Three MPs were not present. Both Frank O'Flynn and Joe Walding were overseas and Bill Fraser was absent due to illness. Given the closeness of the result, their presence could have changed the result. Walding was a Rowling supporter whilst O'Flynn was likely to back Lange. Fraser was also thought to have favoured a leadership change.

== Aftermath ==
Rowling remained leader until 1983. He was visibly wounded by the challenge and called Lange's supporters 'nakedly ambitious rats', which he refused to retract.
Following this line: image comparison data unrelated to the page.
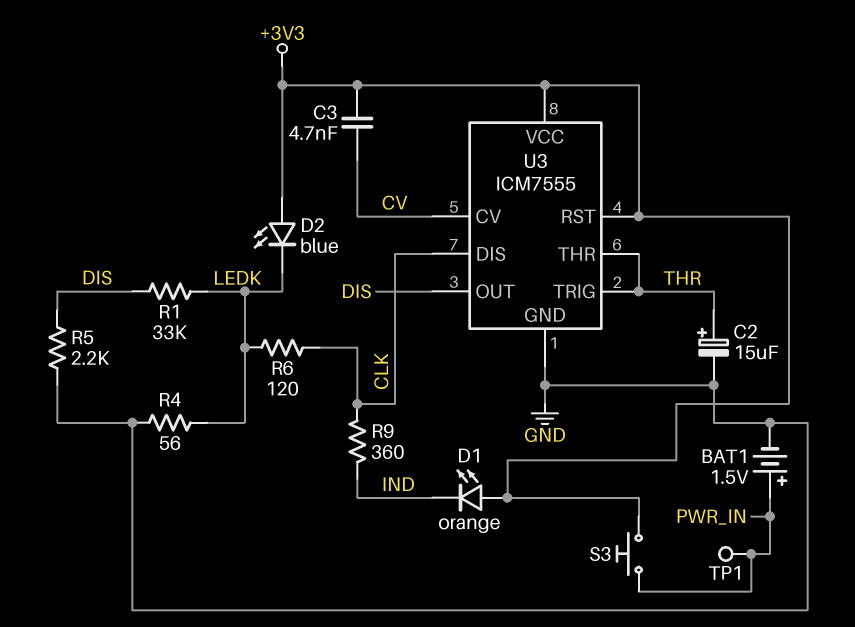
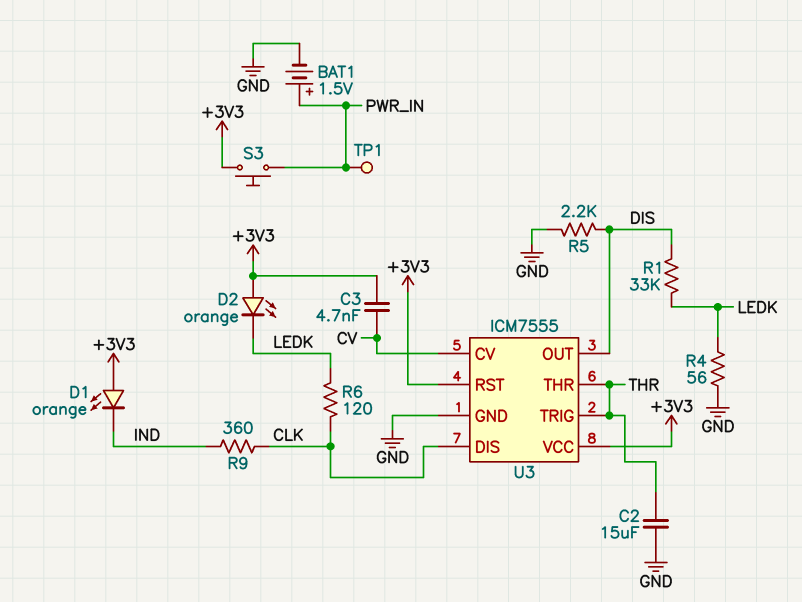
C2: 15uF (plus THR, minus GND) -> 15uF (GND, THR)
D2: LED blue (A +3V3, K LEDK) -> LED orange (A +3V3, K LEDK)

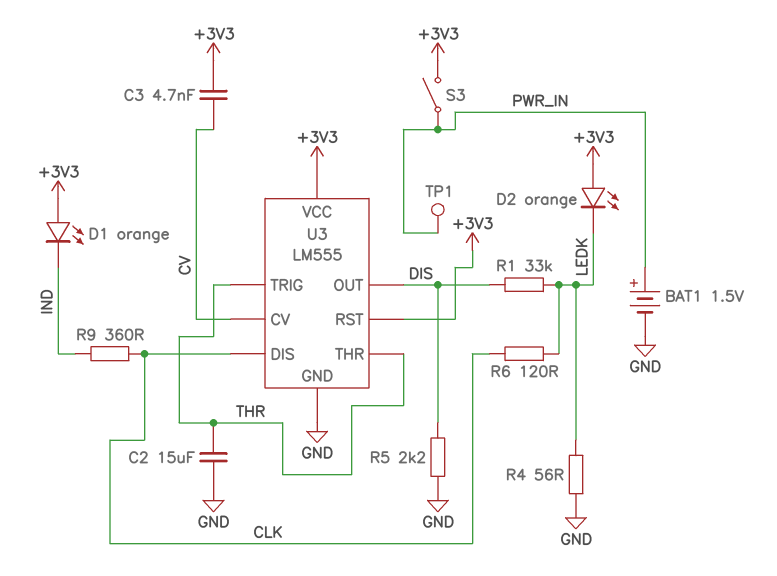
S3: button (+3V3, PWR_IN) -> switch (+3V3, PWR_IN)
U3: ICM7555 -> LM555

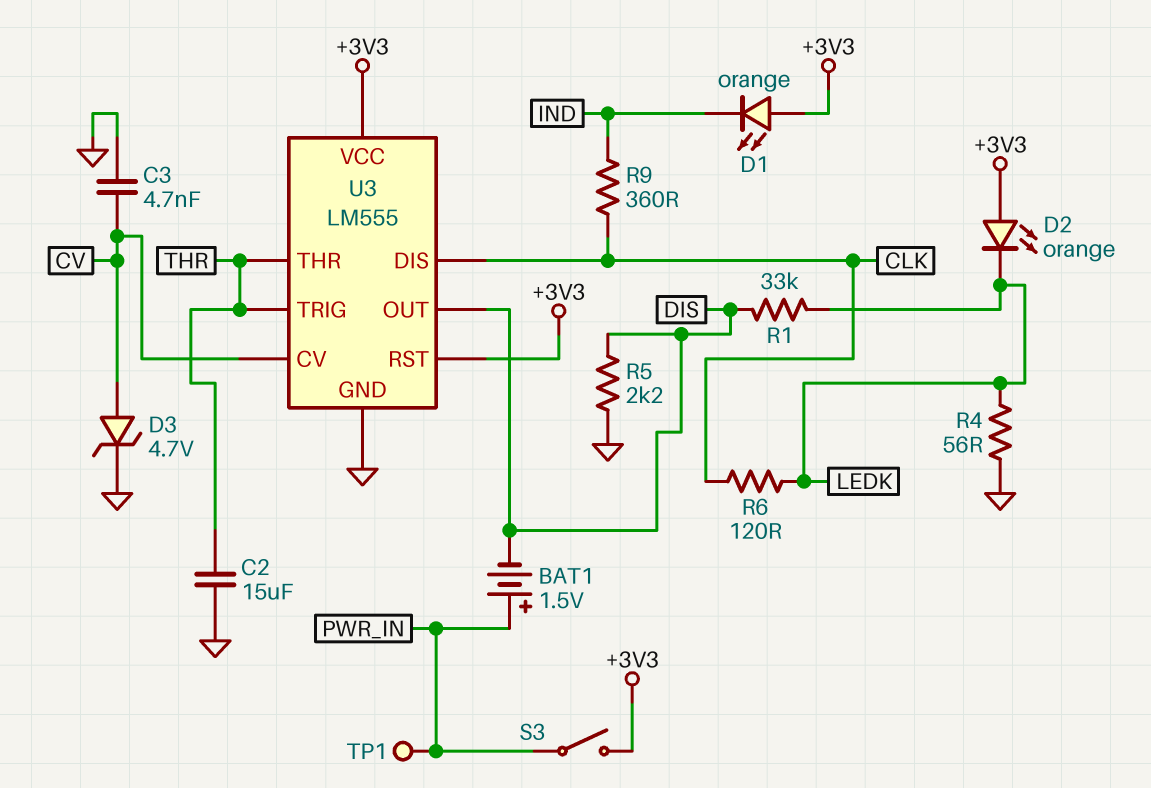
BAT1: 1.5V (plus PWR_IN, minus GND) -> 1.5V (plus PWR_IN, minus DIS)
C3: 4.7nF (+3V3, CV) -> 4.7nF (CV, GND)
D3: none -> zener 4.7V (A CV, K GND)

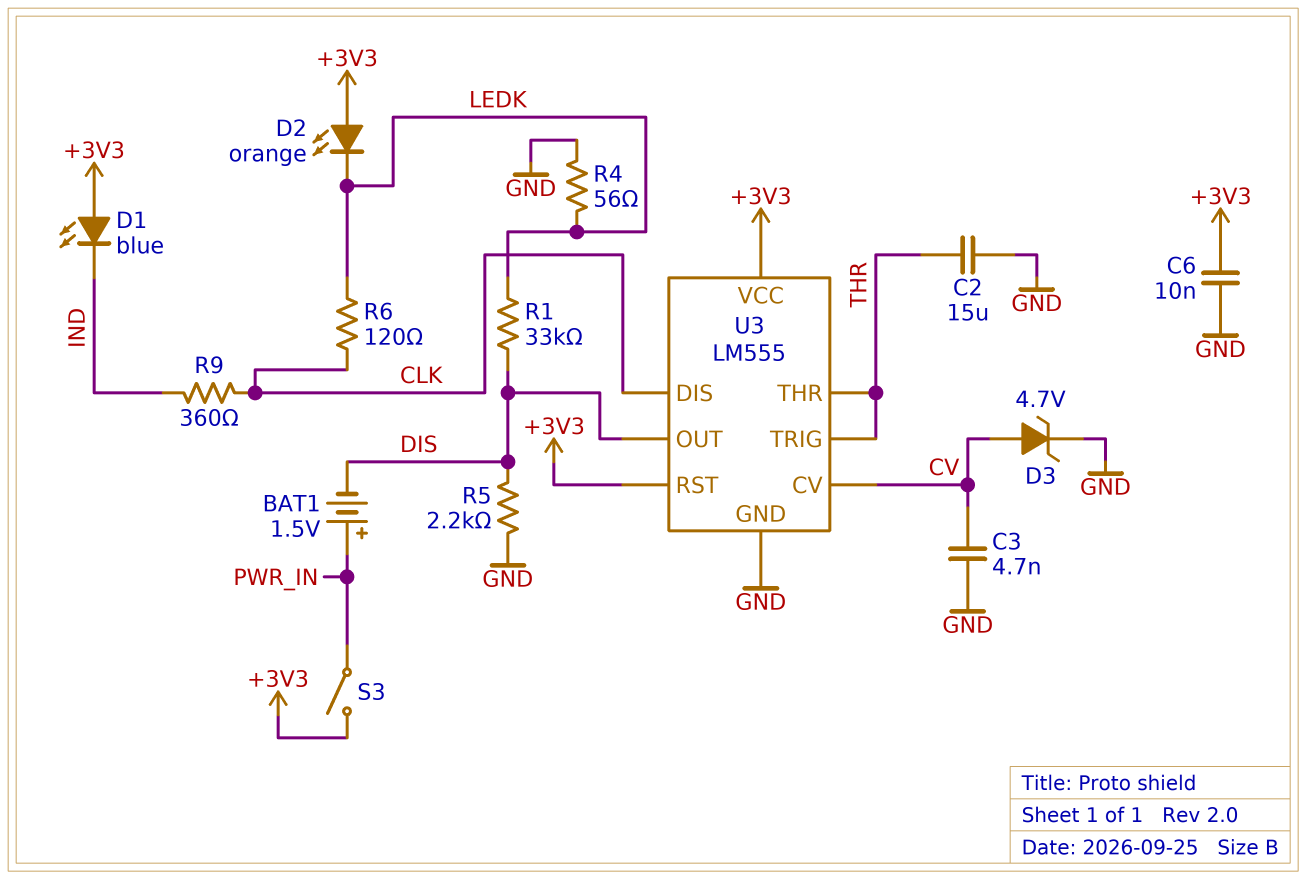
C6: none -> 10nF (+3V3, GND)
D1: LED orange (A +3V3, K IND) -> LED blue (A +3V3, K IND)
TP1: test point (PWR_IN) -> none

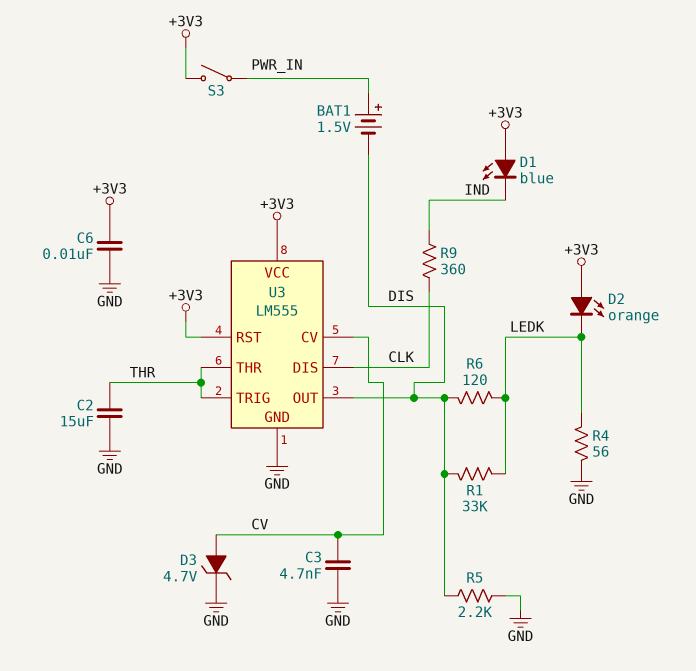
R6: 120 (CLK, LEDK) -> 120 (DIS, LEDK)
Later, Lange and a group of his core supporters (Roger Douglas, Michael Bassett, Richard Prebble and Mike Moore) became known as the "Fish and Chip Brigade" due to a picture published at the time with the group (minus Prebble) eating Fish and chips in Douglas' office after the vote. The brigade blamed the loss on one 'turncoat' who switched allegiance at the last moment, later revealed to have been Koro Wētere.

Lange noted the lack of any ideological motives about the election to be odd, stating "It was a mixture of loyalty, distrust, calculation, idealism and opportunism which decided the vote". Following the coup attempt Lange resigned as deputy leader in January 1981 to offer himself for re-election as a vote of confidence. At Labour's first caucus meeting of the year he was re-elected as deputy leader.